__Work required__
Among the following entries, how many lines hold the string "strand"? State only the number.

↓↓↓

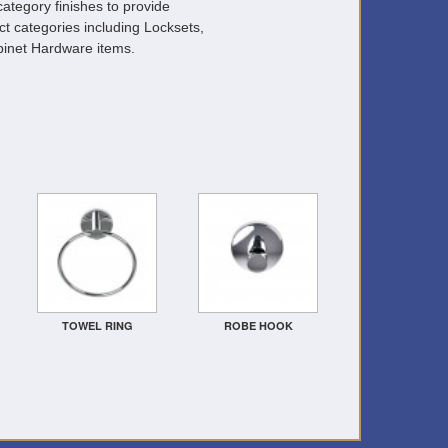
ategory finishes to provide
ct categories including Locksets,
inet Hardware items.
TOWEL RING
ROBE HOOK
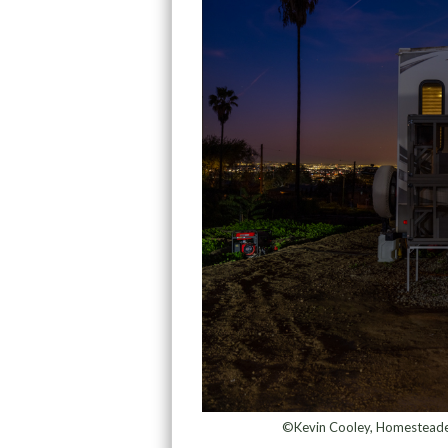
©Kevin Cooley, Homesteader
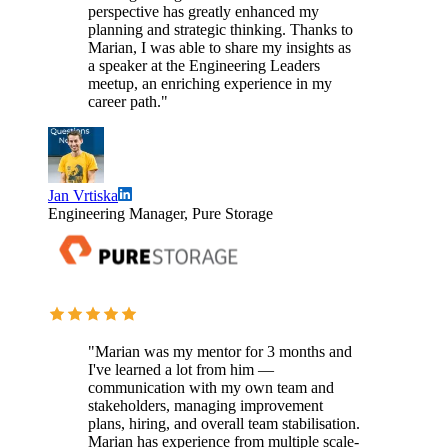
perspective has greatly enhanced my
planning and strategic thinking. Thanks to
Marian, I was able to share my insights as
a speaker at the Engineering Leaders
meetup, an enriching experience in my
career path."
Jan Vrtiska
Engineering Manager, Pure Storage
"Marian was my mentor for 3 months and
I've learned a lot from him —
communication with my own team and
stakeholders, managing improvement
plans, hiring, and overall team stabilisation.
Marian has experience from multiple scale-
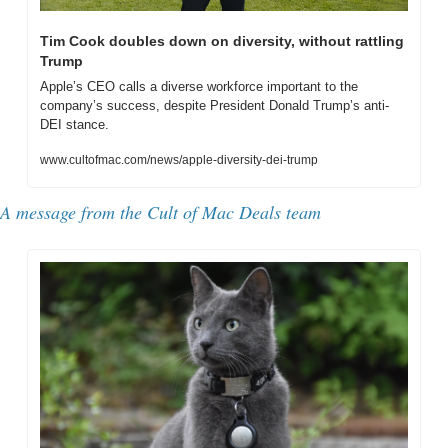
Tim Cook doubles down on diversity, without rattling 
Trump
Apple’s CEO calls a diverse workforce important to the 
company’s success, despite President Donald Trump’s anti-
DEI stance.
www.cultofmac.com/news/apple-diversity-dei-trump
A message from the Cult of Mac Deals team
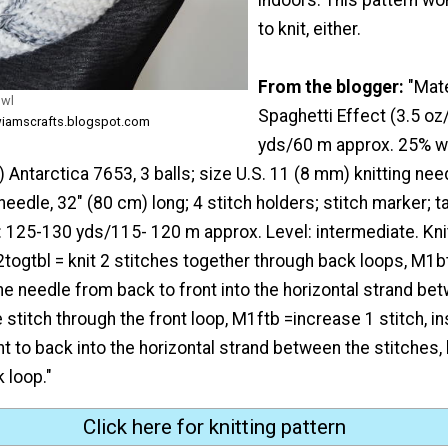
to knit, either.
From the blogger:
"Mat
owl
Spaghetti Effect (3.5 oz
wiamscrafts.blogspot.com
yds/60 m approx. 25% w
 Antarctica 7653, 3 balls; size U.S. 11 (8 mm) knitting nee
needle, 32" (80 cm) long; 4 stitch holders; stitch marker; t
 125-130 yds/115- 120 m approx. Level: intermediate. Knit
, k2togtbl = knit 2 stitches together through back loops, M1b
 the needle from back to front into the horizontal strand be
e stitch through the front loop, M1ftb =increase 1 stitch, in
t to back into the horizontal strand between the stitches, k
 loop."
Click here for knitting pattern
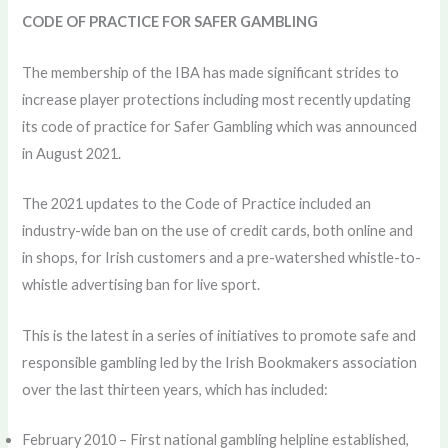
CODE OF PRACTICE FOR SAFER GAMBLING
The membership of the IBA has made significant strides to
increase player protections including most recently updating
its code of practice for Safer Gambling which was announced
in August 2021.
The 2021 updates to the Code of Practice included an
industry-wide ban on the use of credit cards, both online and
in shops, for Irish customers and a pre-watershed whistle-to-
whistle advertising ban for live sport.
This is the latest in a series of initiatives to promote safe and
responsible gambling led by the Irish Bookmakers association
over the last thirteen years, which has included:
February 2010 – First national gambling helpline established,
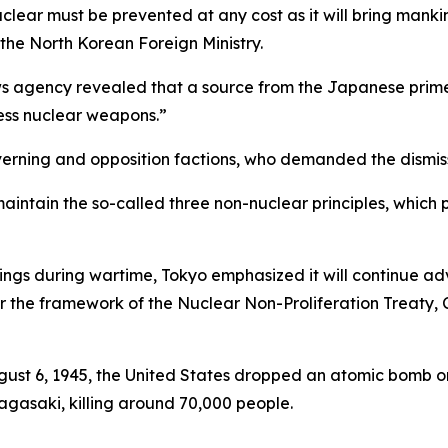
clear must be prevented at any cost as it will bring manki
 the North Korean Foreign Ministry.
 agency revealed that a source from the Japanese prime m
ess nuclear weapons.”
ning and opposition factions, who demanded the dismissal
intain the so-called three non-nuclear principles, which p
ngs during wartime, Tokyo emphasized it will continue adv
 the framework of the Nuclear Non-Proliferation Treaty, 
ugust 6, 1945, the United States dropped an atomic bomb o
agasaki, killing around 70,000 people.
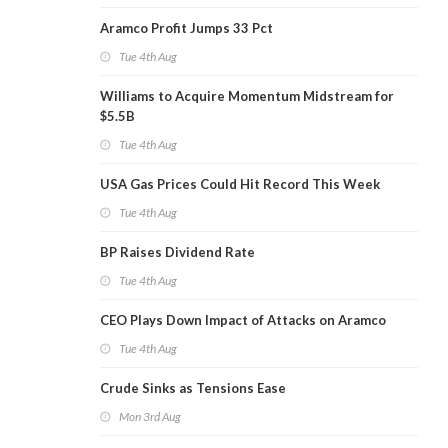
Aramco Profit Jumps 33 Pct
Tue 4th Aug
Williams to Acquire Momentum Midstream for
$5.5B
Tue 4th Aug
USA Gas Prices Could Hit Record This Week
Tue 4th Aug
BP Raises Dividend Rate
Tue 4th Aug
CEO Plays Down Impact of Attacks on Aramco
Tue 4th Aug
Crude Sinks as Tensions Ease
Mon 3rd Aug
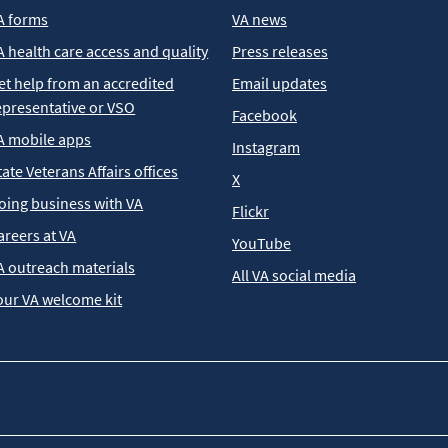
A forms
VA news
A health care access and quality
Press releases
et help from an accredited
Email updates
epresentative or VSO
Facebook
A mobile apps
Instagram
tate Veterans Affairs offices
X
oing business with VA
Flickr
areers at VA
YouTube
A outreach materials
All VA social media
our VA welcome kit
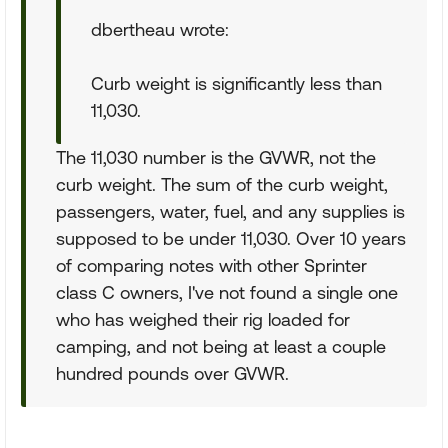
dbertheau wrote:
Curb weight is significantly less than
11,030.
The 11,030 number is the GVWR, not the
curb weight. The sum of the curb weight,
passengers, water, fuel, and any supplies is
supposed to be under 11,030. Over 10 years
of comparing notes with other Sprinter
class C owners, I've not found a single one
who has weighed their rig loaded for
camping, and not being at least a couple
hundred pounds over GVWR.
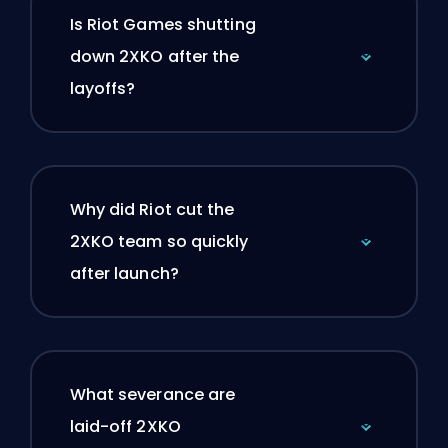
Is Riot Games shutting
down 2XKO after the
layoffs?
Why did Riot cut the
2XKO team so quickly
after launch?
What severance are
laid-off 2XKO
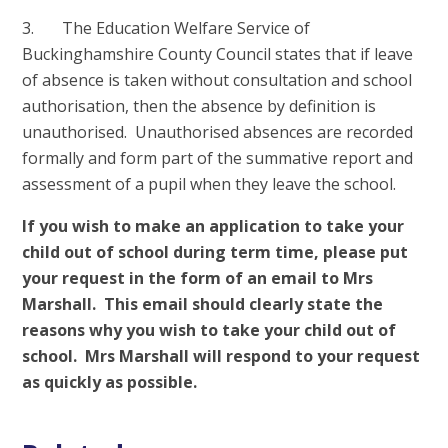
3. The Education Welfare Service of
Buckinghamshire County Council states that if leave
of absence is taken without consultation and school
authorisation, then the absence by definition is
unauthorised. Unauthorised absences are recorded
formally and form part of the summative report and
assessment of a pupil when they leave the school.
If you wish to make an application to take your
child out of school during term time, please put
your request in the form of an email to Mrs
Marshall. This email should clearly state the
reasons why you wish to take your child out of
school. Mrs Marshall will respond to your request
as quickly as possible.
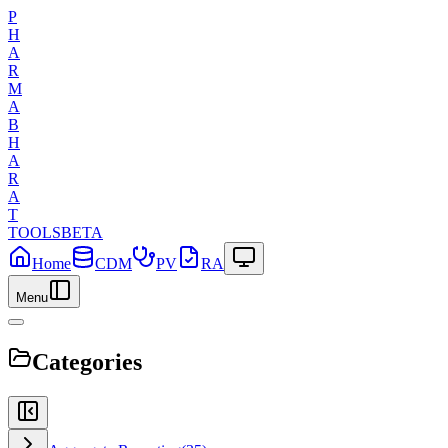
P
H
A
R
M
A
B
H
A
R
A
T
TOOLS
BETA
Home
CDM
PV
RA
Menu
Categories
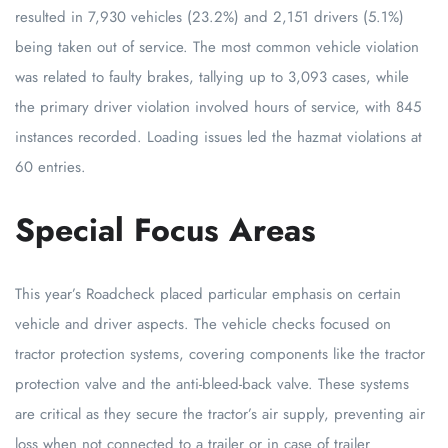
resulted in 7,930 vehicles (23.2%) and 2,151 drivers (5.1%)
being taken out of service. The most common vehicle violation
was related to faulty brakes, tallying up to 3,093 cases, while
the primary driver violation involved hours of service, with 845
instances recorded. Loading issues led the hazmat violations at
60 entries.
Special Focus Areas
This year’s Roadcheck placed particular emphasis on certain
vehicle and driver aspects. The vehicle checks focused on
tractor protection systems, covering components like the tractor
protection valve and the anti-bleed-back valve. These systems
are critical as they secure the tractor’s air supply, preventing air
loss when not connected to a trailer or in case of trailer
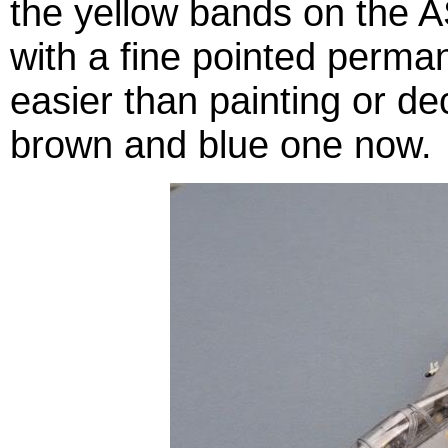
the yellow bands on the 
with a fine pointed perm
easier than painting or de
brown and blue one now.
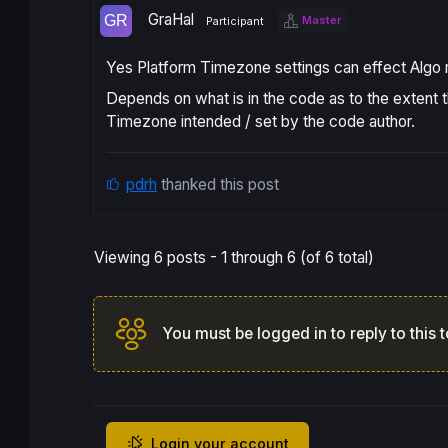
GraHal
Master
Participant
Yes Platform Timezone settings can effect Algo r
Depends on what is in the code as to the extent t
Timezone intended / set by the code author.
pdrh
thanked this post
Viewing 6 posts - 1 through 6 (of 6 total)
You must be logged in to reply to this t
Login your account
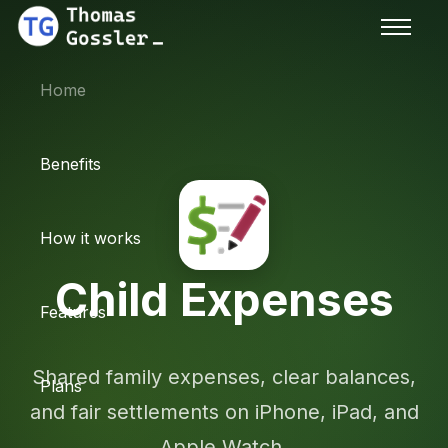
Home
Benefits
How it works
Child Expenses
Features
Shared family expenses, clear balances,
Plans
and fair settlements on iPhone, iPad, and
Apple Watch.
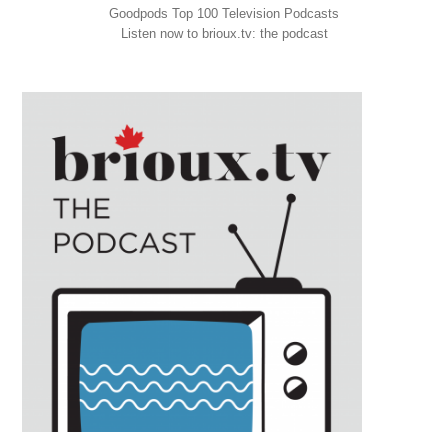
Goodpods Top 100 Television Podcasts
Listen now to brioux.tv: the podcast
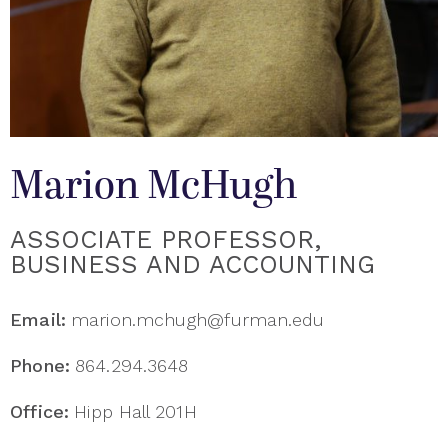
Marion McHugh
ASSOCIATE PROFESSOR,
BUSINESS AND ACCOUNTING
Email:
marion.mchugh@furman.edu
Phone:
864.294.3648
Office:
Hipp Hall 201H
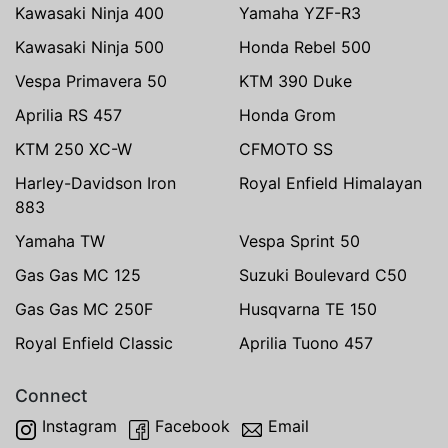
Kawasaki Ninja 400
Yamaha YZF-R3
Kawasaki Ninja 500
Honda Rebel 500
Vespa Primavera 50
KTM 390 Duke
Aprilia RS 457
Honda Grom
KTM 250 XC-W
CFMOTO SS
Harley-Davidson Iron
Royal Enfield Himalayan
883
Yamaha TW
Vespa Sprint 50
Gas Gas MC 125
Suzuki Boulevard C50
Gas Gas MC 250F
Husqvarna TE 150
Royal Enfield Classic
Aprilia Tuono 457
Connect
Instagram
Facebook
Email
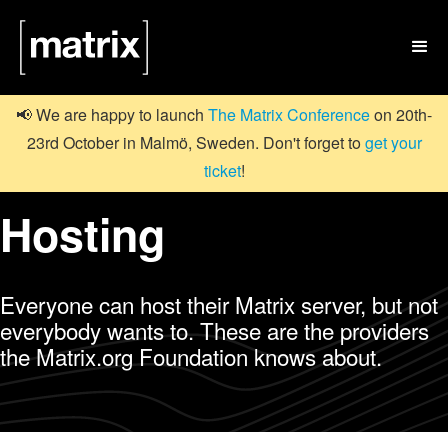

📢 We are happy to launch
The Matrix Conference
on 20th-
23rd October in Malmö, Sweden. Don't forget to
get your
ticket
!
Hosting
Everyone can host their Matrix server, but not
everybody wants to. These are the providers
the Matrix.org Foundation knows about.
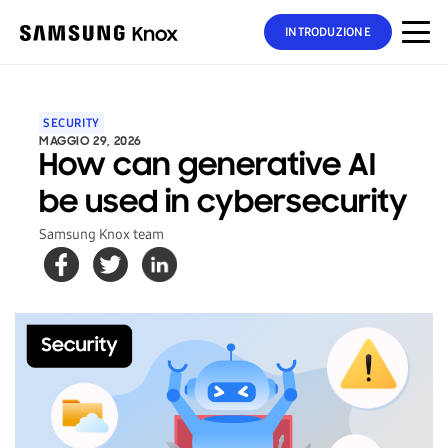
INTRODUZIONE
SECURITY
MAGGIO 29, 2026
How can generative AI
be used in cybersecurity
Samsung Knox team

↑↑↑

__The completed task__
2